Mary cocked her head, green eyes curious. “And how do ye know that, especially after the things we’ve heard about him? Though I lived in the
same castle, I knew nothin’ of his mind. He kept to himself, he did, forced to by that family of his.”
“There is not the same cruelty in his eyes.” Diana willed herself not to blush.
“And ye trust that?” Mary asked, her own eyes wide with disbelief.
“I trust nothing. I promise I’ll be careful.” Diana sighed. “Will I escape my sister this morn?”
Mary grinned. “Nay, she’s already awake, too busy anticipatin’ a suitor to sleep past dawn, her usual custom.”
With a groan, Diana went to the door. “Then I will bear her delirious happiness.”
“And I shall fetch a tray for your guest and leave it here for ye.”
“My thanks, Mary,” she said, giving a tired smile.
The maidservant studied her. “I think ye did not sleep much either.”
Diana shook her head. “I did not realize how my actions would…weigh on me.”
“’Tis not too late to change our minds, milady. We can use the potion again, blindfold him, and set him free.”

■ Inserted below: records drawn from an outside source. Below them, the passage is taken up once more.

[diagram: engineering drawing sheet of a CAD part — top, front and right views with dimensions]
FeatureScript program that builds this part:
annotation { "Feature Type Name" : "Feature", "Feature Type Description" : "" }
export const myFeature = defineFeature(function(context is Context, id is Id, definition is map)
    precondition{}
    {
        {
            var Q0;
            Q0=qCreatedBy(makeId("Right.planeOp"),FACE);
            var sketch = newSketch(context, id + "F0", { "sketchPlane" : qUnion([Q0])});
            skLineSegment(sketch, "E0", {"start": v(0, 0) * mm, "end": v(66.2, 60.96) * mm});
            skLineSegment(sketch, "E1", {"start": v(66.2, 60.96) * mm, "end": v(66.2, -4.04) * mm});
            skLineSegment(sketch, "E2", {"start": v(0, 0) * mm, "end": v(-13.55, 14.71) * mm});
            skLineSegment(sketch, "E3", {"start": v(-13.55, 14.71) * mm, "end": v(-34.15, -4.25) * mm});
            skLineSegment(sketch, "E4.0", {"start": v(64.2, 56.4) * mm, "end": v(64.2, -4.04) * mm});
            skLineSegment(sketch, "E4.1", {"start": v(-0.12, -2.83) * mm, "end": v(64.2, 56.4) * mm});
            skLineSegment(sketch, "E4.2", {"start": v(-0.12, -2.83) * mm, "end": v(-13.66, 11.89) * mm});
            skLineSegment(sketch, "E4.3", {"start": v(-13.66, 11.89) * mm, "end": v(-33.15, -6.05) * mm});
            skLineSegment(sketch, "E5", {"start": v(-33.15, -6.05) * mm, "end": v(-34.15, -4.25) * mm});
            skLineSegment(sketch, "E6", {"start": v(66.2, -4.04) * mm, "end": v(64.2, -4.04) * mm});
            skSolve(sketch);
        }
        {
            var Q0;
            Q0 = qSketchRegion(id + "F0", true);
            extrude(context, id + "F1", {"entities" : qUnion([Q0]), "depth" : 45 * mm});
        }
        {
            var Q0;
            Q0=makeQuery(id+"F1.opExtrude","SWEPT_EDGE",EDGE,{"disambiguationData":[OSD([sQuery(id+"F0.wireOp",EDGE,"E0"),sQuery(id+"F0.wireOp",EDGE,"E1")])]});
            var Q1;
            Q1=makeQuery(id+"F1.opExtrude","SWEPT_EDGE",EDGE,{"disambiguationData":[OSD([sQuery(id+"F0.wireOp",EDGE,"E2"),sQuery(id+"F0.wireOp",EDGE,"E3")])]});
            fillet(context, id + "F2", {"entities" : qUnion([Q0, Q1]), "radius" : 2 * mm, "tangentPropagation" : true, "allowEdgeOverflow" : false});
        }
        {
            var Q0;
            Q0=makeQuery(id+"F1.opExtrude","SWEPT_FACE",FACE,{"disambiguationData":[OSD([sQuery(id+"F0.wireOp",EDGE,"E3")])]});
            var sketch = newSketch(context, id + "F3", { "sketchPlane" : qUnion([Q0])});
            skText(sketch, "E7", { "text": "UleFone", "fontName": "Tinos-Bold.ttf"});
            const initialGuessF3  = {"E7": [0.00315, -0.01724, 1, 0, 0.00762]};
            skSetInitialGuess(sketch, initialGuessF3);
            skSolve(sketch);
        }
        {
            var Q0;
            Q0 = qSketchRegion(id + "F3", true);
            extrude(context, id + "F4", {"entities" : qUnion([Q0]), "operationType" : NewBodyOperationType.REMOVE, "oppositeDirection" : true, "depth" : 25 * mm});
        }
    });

“And when he comes here to meet Cicely, how am I to hide my face?”
“Oh.”
“And he makes me taste the food and drink, so I would suffer the effects of the potion as well.”
“A clever man.”
Diana sighed. “But I vow to be more clever. Somehow I will set this to right.”
Mary looked skeptical, but said nothing as they turned opposite ways at the next corridor. Diana went down to mass in the chapel built into the curtain wall of the castle and then headed toward the great hall to break her fast. Her sister was humming as she followed on her heels across the inner ward.
Cicely Winslow was a true beauty, there was no doubt about that, Diana admitted, objectively studying her sister’s light blue eyes, heart-shaped face, and blond curls. Since Cicely was unmarried, she took advantage of the custom for maidens to wear their hair down—impractical as it was for women such as Diana, who worked hard through the day. But to Cicely, others existed to serve her. A year younger, her sister was delicately petite and well curved next to Diana’s tall and sturdy build. Their father had doted on Cicely, favored her to the point that she thought special treatment was her due. Behind that sweet smile lurked a selfish woman.